EXERCISE DESCRIPTION> Quote every time line from the material below verbatim, and leave the pictures out.

TASK INPUTS>
--

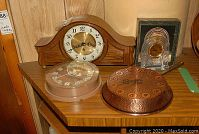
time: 12:41
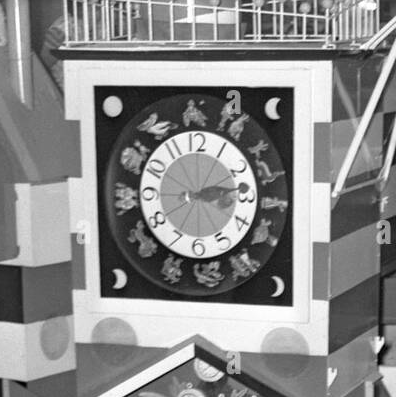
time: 3:13
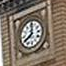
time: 8:01
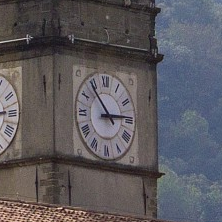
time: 2:53
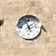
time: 1:56
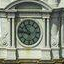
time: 10:45
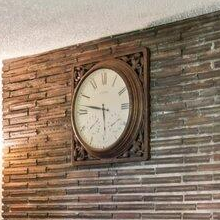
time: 5:46
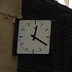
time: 12:19
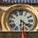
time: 6:21
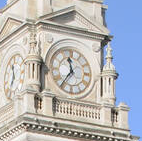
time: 11:36
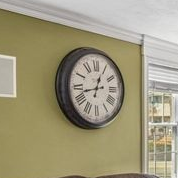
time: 12:42
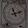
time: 11:12
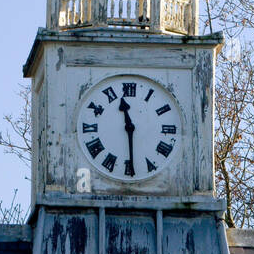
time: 11:29
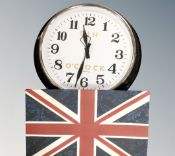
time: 11:32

--

COMPLETE RESPONSE>
time: 12:41
time: 3:13
time: 8:01
time: 2:53
time: 1:56
time: 10:45
time: 5:46
time: 12:19
time: 6:21
time: 11:36
time: 12:42
time: 11:12
time: 11:29
time: 11:32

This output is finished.